Human review gates: For sensitive domains, require approval before hot‑loading the artifact.

Caching and invalidation

Key artefacts by (intent, constraints, data contract version, policy profile).
Attach an SBOM and signature. Store in a content‑addressed registry.
Revalidate on schema or policy change events. Prefer patching the artifact rather than full regeneration when possible.

Example pseudo‑code

// Event consumer (planner)
on('ui.view.requested', async (evt) => {
    const ctx = await loadContext(evt.userId);
    const intent = normalise(evt.payload); // dataset, chart type, filters
    const key = cacheKey(intent, ctx.policyProfile, ctx.schemaVersion);

    const cached = await registry.get(key);
    if (cached) return mount(cached.route);

    const plan = await planView(intent, ctx);
    const generated = await llmGenerate(plan, templates());

    await verify(generated, ctx.policies);
    const artifact = await packageArtifact(generated);

    await registry.put(key, artifact);
    return mount(artifact.route);
});

Economics: why this beats prebuilding

Token cost: Prompt and completion tokens scale with scope. JIT limits scope to the next step only.
Compute time: Many prebuilt views are never visited. JIT converts that waste to zero.
Engineering time: You spec less up front; you validate with real interactions.
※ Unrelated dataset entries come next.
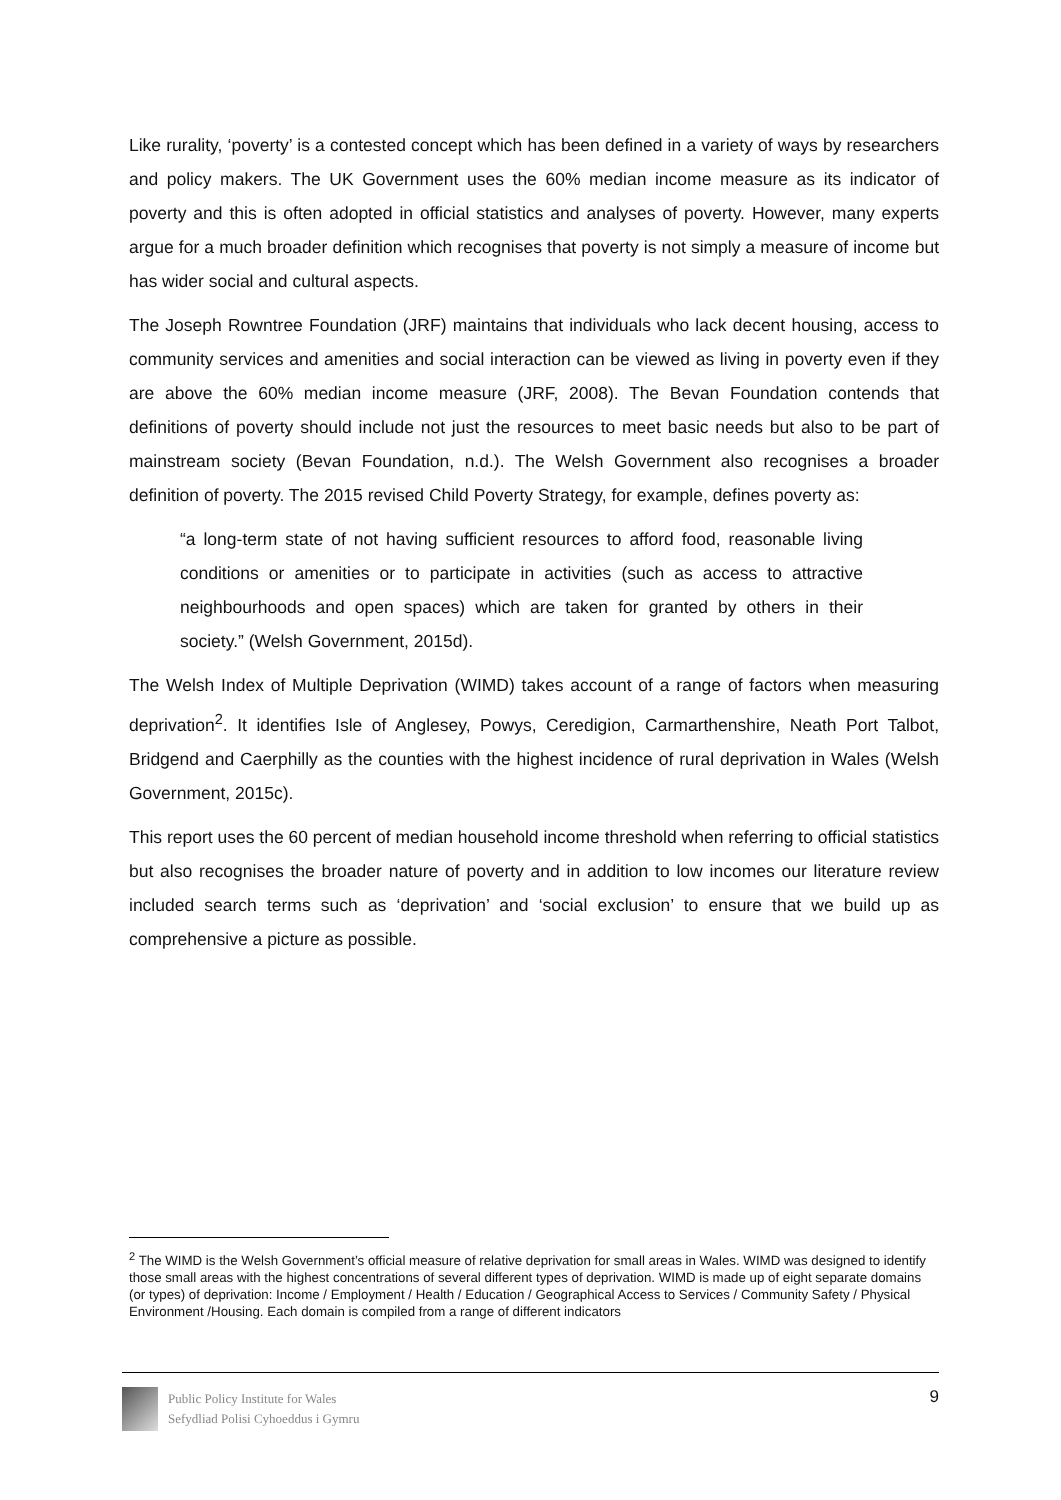Like rurality, ‘poverty’ is a contested concept which has been defined in a variety of ways by researchers and policy makers. The UK Government uses the 60% median income measure as its indicator of poverty and this is often adopted in official statistics and analyses of poverty. However, many experts argue for a much broader definition which recognises that poverty is not simply a measure of income but has wider social and cultural aspects.
The Joseph Rowntree Foundation (JRF) maintains that individuals who lack decent housing, access to community services and amenities and social interaction can be viewed as living in poverty even if they are above the 60% median income measure (JRF, 2008). The Bevan Foundation contends that definitions of poverty should include not just the resources to meet basic needs but also to be part of mainstream society (Bevan Foundation, n.d.). The Welsh Government also recognises a broader definition of poverty. The 2015 revised Child Poverty Strategy, for example, defines poverty as:
“a long-term state of not having sufficient resources to afford food, reasonable living conditions or amenities or to participate in activities (such as access to attractive neighbourhoods and open spaces) which are taken for granted by others in their society.” (Welsh Government, 2015d).
The Welsh Index of Multiple Deprivation (WIMD) takes account of a range of factors when measuring deprivation<sup>2</sup>. It identifies Isle of Anglesey, Powys, Ceredigion, Carmarthenshire, Neath Port Talbot, Bridgend and Caerphilly as the counties with the highest incidence of rural deprivation in Wales (Welsh Government, 2015c).
This report uses the 60 percent of median household income threshold when referring to official statistics but also recognises the broader nature of poverty and in addition to low incomes our literature review included search terms such as ‘deprivation’ and ‘social exclusion’ to ensure that we build up as comprehensive a picture as possible.
<sup>2</sup> The WIMD is the Welsh Government’s official measure of relative deprivation for small areas in Wales. WIMD was designed to identify those small areas with the highest concentrations of several different types of deprivation. WIMD is made up of eight separate domains (or types) of deprivation: Income / Employment / Health / Education / Geographical Access to Services / Community Safety / Physical Environment /Housing. Each domain is compiled from a range of different indicators
Public Policy Institute for Wales
Sefydliad Polisi Cyhoeddus i Gymru
9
Public marketing pages should remain statically generated (like this site) for crawlability and speed.
Authenticated/product views can be JIT since bots don’t index them and contracts can be stable even if code is generated on demand.
For shareable deep links, mint the route on first access and keep it cached.

Risks and mitigations

Cold misses feel slow: Use optimistic UI, prefetch likely intents, and warm the cache from usage analytics.
Drift and sprawl: Enforce de‑duplication and archive unreferenced artifacts.
Quality gaps: Invest in verifier rules and tight templates; don’t let raw model output ship unreviewed.
Debuggability: Emit source maps and link artifacts to plans and prompts for post‑mortems.

From theory to practice

Start with a single flow: generate a report view on demand.
Instrument thoroughly: TTFT, generation time, cache hits, error rate.
Iterate on templates and policies based on real failures.
Expand to CRUD screens, wizards, and long‑tail admin views.

Just‑in‑time AI code generation doesn’t mean “generate everything, always.” It means “generate only what a user just proved they need.” Done well, it trims cost, sidesteps GPU pressure, and most importantly, keeps your shipping value at the pace of interaction.